An Abstract Expressionist color lithograph done by Doris Meyer Chatham after studying printmaking in Paris in the 1950s. Meyer traveled to France to study printmaking with Stanley William Hayter, who had returned to Paris and re-opened Atelier 17 in 1950. She also studied independently with Atelier 17 printmaker Kaiko Moti, who had been pivotal in evolving the editioning of the simultaneous color printing (also called "viscosity printing") methods that were being experimented with at the Atelier. She continued to correspond with Hayter and Moti throughout the fifties and sixties.
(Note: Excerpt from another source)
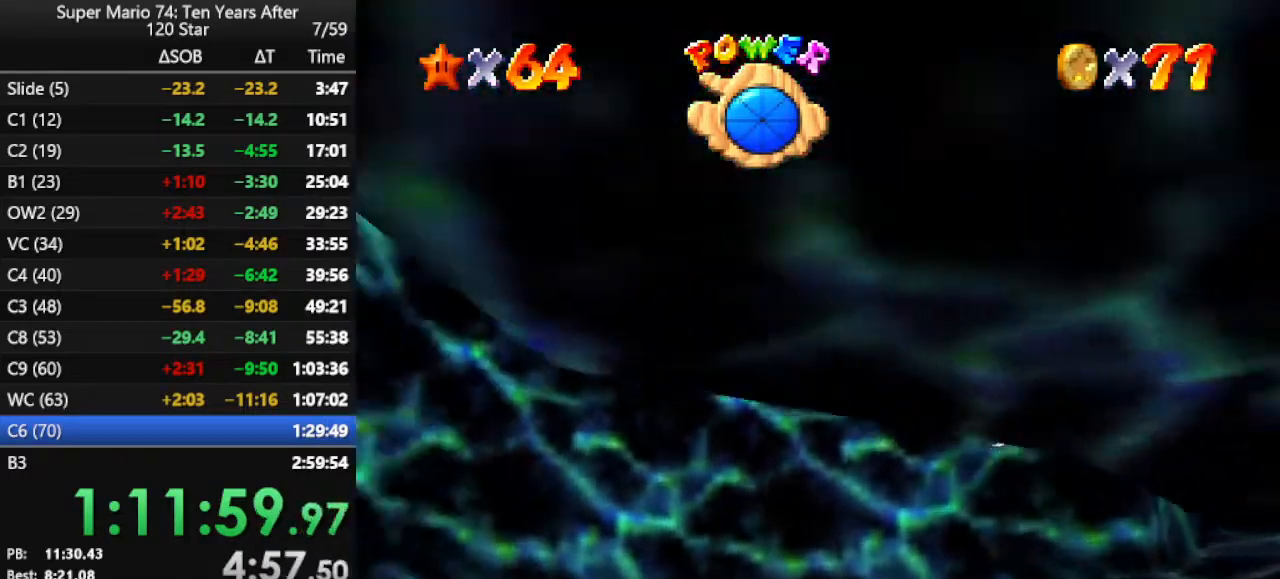
{"buttons": ["A"], "left_stick": "left", "events": [[400, "A", "down"], [400, "left_stick", "left"]]}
Doris Meyer Chatham (née Doris Hoag Clark) was born in Toronto, Canada on 10 January 1923. She earned her BFA degree from the Rice Institute (now known as Rice University) in Houston, Texas. On 19 February 1945, she married German-born Professor Heinrich Meyer, (also known by the nom de plumes Robert O. Barlow, H. K. Houston Meyer, and Hugo Cartesius), a linguist and Goethe scholar who taught at Rice Institute. In 1938 Meyer wrote a letter to then German Chancellor Adolf Hitler and requested an audience in which he wanted to explain how the Nazis' anti-Jewish campaign was affecting American feelings, the offer was refused but Meyer, who had been naturalized in 1935, was taken into custody by the FBI on March 8, 1943, and turned over to the Immigration and Naturalization Department. He spent the next three months in a concentration camp in Kenedy, Texas. Meyer's case was the first de-naturalization case in the Southern District of Texas and the first civil action filed by the U.S. attorney's office to revoke the citizenship rights of Houstonians born in Germany. Upon appeal Meyer's citizenship was reversed in April 1944 by the Circuit Court of Appeals in New Orleans since the court believed that a naturalized citizen had the same freedom of thinking and speaking as a native citizen.

In 1945, the Meyers moved to Emmaus, Pennsylvania to open a cooperative farming community with controversial organic health advocate Jerome Irving Rodale. Doris helped edit Rodale’s Organic Farming and Gardening and Prevention magazines and assisted with planting his first organic garden, one of the first in the United States.

After Doris and Heinrich Meyer were divorced in early 1955, she started driving to parts unknown and ended up in the Pacific Northwest. In Seattle, she studied printmaking at the University of Washington with Glen Alps who taught her lithography and collagraphy. After graduation, she landed a job teaching art at Everett Junior College in Washington. Her style was distinctly Abstract at this time and she worked in lithography, two facts that went against the grain during such a male-dominated time in 20th century Modernism.

Doris moved to Marin County, California and began teaching printmaking at the College of Marin where she met and later married the painter Russell Chatham and they settled in Marshall, California. When their marriage failed, Meyer Chatham returned to the Pacific Northwest. She experimented with the gestural composition, developed at Atelier 17 but using screenprinting and lithography rather than intaglio. Most of her color prints, such as Nature's Trap, were done as experiments and were not printed in large editions, in this case only 27 impressions.

Doris Hoag Clark Meyer Chatham died on 8 June 2015 in Portland, Oregon.